The classic set-up: a #superrichkid in pastel board shorts downs a fifth of Cristal, starts up his dad’s Jaguar, and delivers ½ mv^2 to a trio of Girl Scouts. Sentence: six months in a rehab center that used to be a Hyatt. Clickbait vultures catch the scent, compare/contrast to an economically disadvantaged African-American who’s serving a decade in the Gulag for smoking a joint before his dialysis appointment.
Conclusion: the American justice system is racist, classist, and ableist.
And I agree: the American justice system probably is racist, classist, and ableist. But there’s a more insidious—and harder to solve—problem. Hard problems are rarely the result of malice or even stupidity. They are the result of ordinary people doing what they are told.

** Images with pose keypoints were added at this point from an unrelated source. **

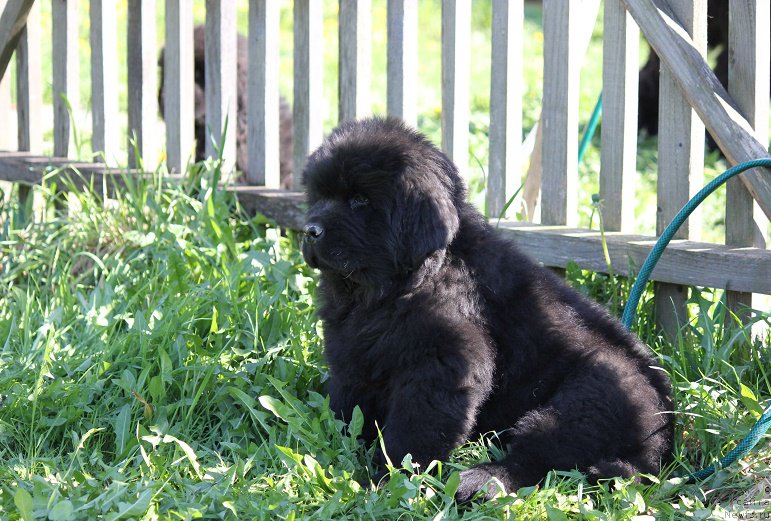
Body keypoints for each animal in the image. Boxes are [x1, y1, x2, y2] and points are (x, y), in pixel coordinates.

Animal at [298, 118, 672, 500]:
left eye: (359, 200)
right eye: (320, 196)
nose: (309, 230)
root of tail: (657, 447)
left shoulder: (444, 362)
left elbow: (413, 429)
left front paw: (387, 479)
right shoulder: (353, 350)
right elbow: (348, 400)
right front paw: (340, 442)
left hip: (589, 394)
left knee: (534, 459)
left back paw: (477, 481)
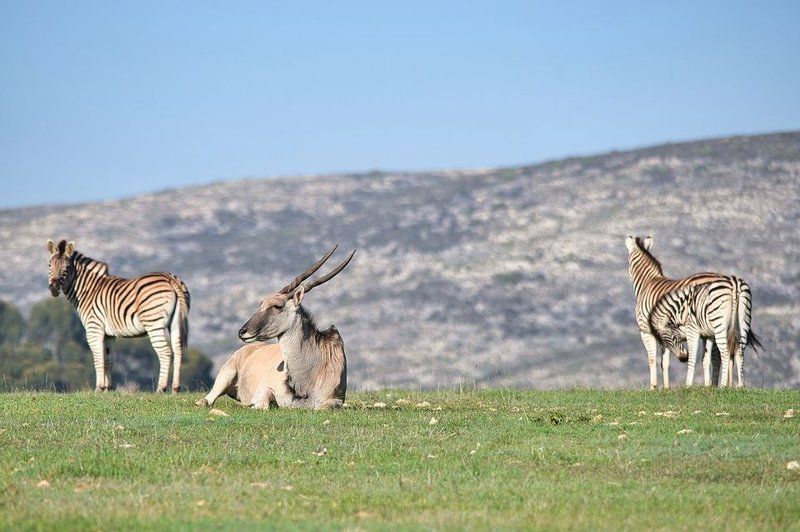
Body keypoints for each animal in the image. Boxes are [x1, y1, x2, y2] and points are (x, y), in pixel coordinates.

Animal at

Wait, how does arresting people before they’ve actually done anything wrong help? This is obviously the focal point of the entire essay and I feel it hasn’t been adequately defended. Having an arrest on your record labels you as a criminal and makes you more likely to identify as such. (Does anyone here know they name for this phenomenon?) If we already send people to prison for marijuana use, how much room do we have left or escalate when someone commits murder? How can you have a functional justice system if the people you’re policing don’t accept your authority as legitimate?
Good points all around.
@wirehead-wannabe: I don’t think sending people to prison for marijuana is a good idea. There are less stringent options available (fines? mandatory D.A.R.E.?), but “whether these rehab/deterrence techniques are worth the cost is, obviously, a matter of debate.”

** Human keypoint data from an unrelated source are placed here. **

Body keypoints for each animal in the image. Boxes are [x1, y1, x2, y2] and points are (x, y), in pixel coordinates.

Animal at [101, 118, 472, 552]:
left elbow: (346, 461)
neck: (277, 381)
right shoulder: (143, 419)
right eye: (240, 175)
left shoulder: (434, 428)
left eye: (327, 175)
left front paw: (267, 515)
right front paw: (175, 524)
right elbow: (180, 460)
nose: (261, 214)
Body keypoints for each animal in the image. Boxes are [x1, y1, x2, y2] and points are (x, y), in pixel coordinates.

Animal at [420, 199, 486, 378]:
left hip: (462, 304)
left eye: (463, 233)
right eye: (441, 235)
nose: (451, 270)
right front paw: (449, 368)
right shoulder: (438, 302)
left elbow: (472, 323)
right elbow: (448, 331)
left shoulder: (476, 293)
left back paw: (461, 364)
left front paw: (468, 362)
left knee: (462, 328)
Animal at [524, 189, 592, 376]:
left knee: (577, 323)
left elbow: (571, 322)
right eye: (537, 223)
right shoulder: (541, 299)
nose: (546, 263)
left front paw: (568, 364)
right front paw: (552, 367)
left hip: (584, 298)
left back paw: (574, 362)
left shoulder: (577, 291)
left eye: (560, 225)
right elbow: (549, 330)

However, there are cases where “arresting people before they’ve actually done anything wrong” seems reasonable. @serinemolecule mentions DUIs: a 0.20 driver hasn’t hurt anyone yet, but has a high risk of doing so. The justice system deems it acceptable to preemptively punish him in order to prevent this harm.
(Technically, selling nuclear weapons is a victimless crime.)
The same logic is used against marijuana users. Your average manbunned Boulder resident is not going to become El Chapo, but people who sell marijuana by the ton often have a shady past/present/future. Our punishments increase commensurate with the kilogram.
And if you agree with the justice system that “risky people” should be punished based on their risk, you may find yourself agreeing to some ugly disparities.
@ranma-official: Let me officially state that I do not endorse long prison sentences at hellscapes.
However, are you sure that they don’t prevent recidivism? If you’re sentenced to life in prison, you will not be able to perform Grand Theft Auto.
In a semi-ideal world—i.e. ignoring the way prison hardens criminals—you should give a unlikely-to-rehabilitate defendant a longer sentence, both increasing the deterrent dose and preventing a few more years of potential crime.
(A lighter example: you should give a heavier fine to a text-and-driver who shows no remorse; the fine isn’t going to have much effect on the already repentant.)
@alexanderrm: Fine, there are other reasons the government punishes victimless crimes. Like keeping a high IQ, sober workforce—except that’s still lopsided, note that white-collar jobs don’t get drug tested. Also, to kill good vibes and immanentize the eschaton, but that goes without saying.
And yes, my argument is exactly “utilitarianism disproportionately punishes those who are most likely to commit crimes [even if those people have done nothing wrong except have the wrong demography].” If you’re cool with that, vote Nixon ‘68.
@jbeshir: The first part of your argument is, essentially, “Humans are not very good at utility calculations.” I agree. But it seems like you’re throwing the baby out with the water utility. Consider the legal distinction between first degree murder and voluntary manslaughter. It’s hard to find a convincing deontological reason for distinguishing between them: “Thou shalt not kill, unless thou art really mad.” But utilitarianism resolves this easily: the guy who Dexters his homicide is more likely to do bad stuff in the future.
Do you disapprove of all context-dependent sentences? Should someone on his tenth offense be punished the same as someone on his first?
If you stick to your guns and claim that all such distinctions are naive, fair, but this is the naive utilitarianism that is actually being used by the courts today, and this is the logic behind its use. Write a letter to Congress.
You and @misanthropymademe are both correct: it was sloppy of me to say that the harm of public distrust is impossible to calculate. (Although I imagine “the cost of public distrust specifically due to sentencing disparities between privileged and not-privileged” would be a doozy for Wolfram.)
To clarify: I didn’t write this essay to defend the current system, nor to uphold it as an exemplar of utilitarian thought. I wrote it to explain the logic behind otherwise opaque injustices, a logic which seems to stem from (perhaps imperfect) utilitarianism.
Moving forward—my gestalt is that some degree of context-dependent sentencing is necessary, but that our current justice system allows far too much leeway. Most real crimes should be deontologically fixed to their punishment; most victimless crimes should not be punished.
If anyone has a better solution, I would be pleased to hear it.